REQUIREMENTS:
Return each line of the listing below that contains the string "barcode", copied in full.

INPUT DATA:
__________________________________________________

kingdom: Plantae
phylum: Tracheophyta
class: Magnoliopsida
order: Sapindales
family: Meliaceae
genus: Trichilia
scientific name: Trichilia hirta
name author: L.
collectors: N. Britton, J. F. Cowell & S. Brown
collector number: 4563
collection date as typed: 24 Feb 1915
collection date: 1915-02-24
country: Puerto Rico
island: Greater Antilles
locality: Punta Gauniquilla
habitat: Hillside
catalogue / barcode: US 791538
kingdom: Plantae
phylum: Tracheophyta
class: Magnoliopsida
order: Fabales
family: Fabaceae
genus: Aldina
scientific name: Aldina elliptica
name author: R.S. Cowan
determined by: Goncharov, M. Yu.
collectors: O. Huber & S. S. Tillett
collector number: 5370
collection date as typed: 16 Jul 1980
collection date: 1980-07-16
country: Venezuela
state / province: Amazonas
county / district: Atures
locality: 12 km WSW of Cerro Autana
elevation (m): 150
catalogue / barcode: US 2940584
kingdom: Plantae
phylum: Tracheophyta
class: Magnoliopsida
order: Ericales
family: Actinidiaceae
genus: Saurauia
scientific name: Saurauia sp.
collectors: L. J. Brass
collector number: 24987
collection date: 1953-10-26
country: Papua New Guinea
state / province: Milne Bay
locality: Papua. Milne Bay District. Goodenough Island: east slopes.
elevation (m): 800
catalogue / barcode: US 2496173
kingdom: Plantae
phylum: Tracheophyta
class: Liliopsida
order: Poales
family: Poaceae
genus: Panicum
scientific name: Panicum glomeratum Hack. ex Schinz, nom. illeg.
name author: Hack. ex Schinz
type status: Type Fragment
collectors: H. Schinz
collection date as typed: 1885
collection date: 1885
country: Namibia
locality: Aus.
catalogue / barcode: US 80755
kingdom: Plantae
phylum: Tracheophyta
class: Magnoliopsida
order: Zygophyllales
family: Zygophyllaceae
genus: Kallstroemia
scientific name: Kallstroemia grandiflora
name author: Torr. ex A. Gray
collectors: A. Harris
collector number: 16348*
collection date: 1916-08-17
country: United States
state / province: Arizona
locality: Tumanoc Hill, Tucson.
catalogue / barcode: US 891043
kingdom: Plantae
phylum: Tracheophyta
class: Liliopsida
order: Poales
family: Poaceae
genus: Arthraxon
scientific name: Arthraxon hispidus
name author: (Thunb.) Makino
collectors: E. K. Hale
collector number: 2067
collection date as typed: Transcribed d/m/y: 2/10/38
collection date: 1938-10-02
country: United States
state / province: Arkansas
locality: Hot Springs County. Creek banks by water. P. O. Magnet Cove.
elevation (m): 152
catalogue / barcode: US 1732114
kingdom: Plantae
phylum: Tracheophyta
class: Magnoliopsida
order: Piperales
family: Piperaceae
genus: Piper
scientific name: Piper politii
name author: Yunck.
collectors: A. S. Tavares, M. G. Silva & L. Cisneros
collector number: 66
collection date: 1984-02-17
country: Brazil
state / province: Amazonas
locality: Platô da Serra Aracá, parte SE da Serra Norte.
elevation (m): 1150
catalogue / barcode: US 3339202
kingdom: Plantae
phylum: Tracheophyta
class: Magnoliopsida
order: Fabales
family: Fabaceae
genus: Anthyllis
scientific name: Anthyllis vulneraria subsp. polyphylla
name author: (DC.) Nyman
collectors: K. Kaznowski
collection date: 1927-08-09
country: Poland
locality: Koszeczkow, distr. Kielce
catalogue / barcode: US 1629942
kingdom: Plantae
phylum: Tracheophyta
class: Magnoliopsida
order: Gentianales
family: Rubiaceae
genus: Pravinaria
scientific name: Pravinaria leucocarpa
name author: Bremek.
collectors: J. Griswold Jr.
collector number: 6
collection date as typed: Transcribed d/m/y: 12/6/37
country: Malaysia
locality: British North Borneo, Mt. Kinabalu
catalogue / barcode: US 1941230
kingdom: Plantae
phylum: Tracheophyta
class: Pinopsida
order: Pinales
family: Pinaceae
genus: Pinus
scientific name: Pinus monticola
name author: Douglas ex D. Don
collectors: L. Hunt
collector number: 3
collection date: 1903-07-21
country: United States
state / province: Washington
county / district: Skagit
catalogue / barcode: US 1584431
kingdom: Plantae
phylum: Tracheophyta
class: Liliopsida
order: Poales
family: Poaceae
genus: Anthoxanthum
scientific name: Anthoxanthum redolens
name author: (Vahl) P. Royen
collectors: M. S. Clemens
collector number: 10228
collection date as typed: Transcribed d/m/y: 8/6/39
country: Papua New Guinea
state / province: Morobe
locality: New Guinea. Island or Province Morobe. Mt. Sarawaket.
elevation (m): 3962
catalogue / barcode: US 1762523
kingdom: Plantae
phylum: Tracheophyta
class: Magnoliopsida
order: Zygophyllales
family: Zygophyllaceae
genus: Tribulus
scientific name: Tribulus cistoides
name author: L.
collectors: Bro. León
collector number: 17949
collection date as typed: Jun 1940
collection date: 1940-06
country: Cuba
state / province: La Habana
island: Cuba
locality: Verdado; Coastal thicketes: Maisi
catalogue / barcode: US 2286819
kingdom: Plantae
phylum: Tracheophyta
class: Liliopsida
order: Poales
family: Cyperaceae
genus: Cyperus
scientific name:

__________________________________________________

SOLUTION TO THE EXERCISE:
catalogue / barcode: US 791538
catalogue / barcode: US 2940584
catalogue / barcode: US 2496173
catalogue / barcode: US 80755
catalogue / barcode: US 891043
catalogue / barcode: US 1732114
catalogue / barcode: US 3339202
catalogue / barcode: US 1629942
catalogue / barcode: US 1941230
catalogue / barcode: US 1584431
catalogue / barcode: US 1762523
catalogue / barcode: US 2286819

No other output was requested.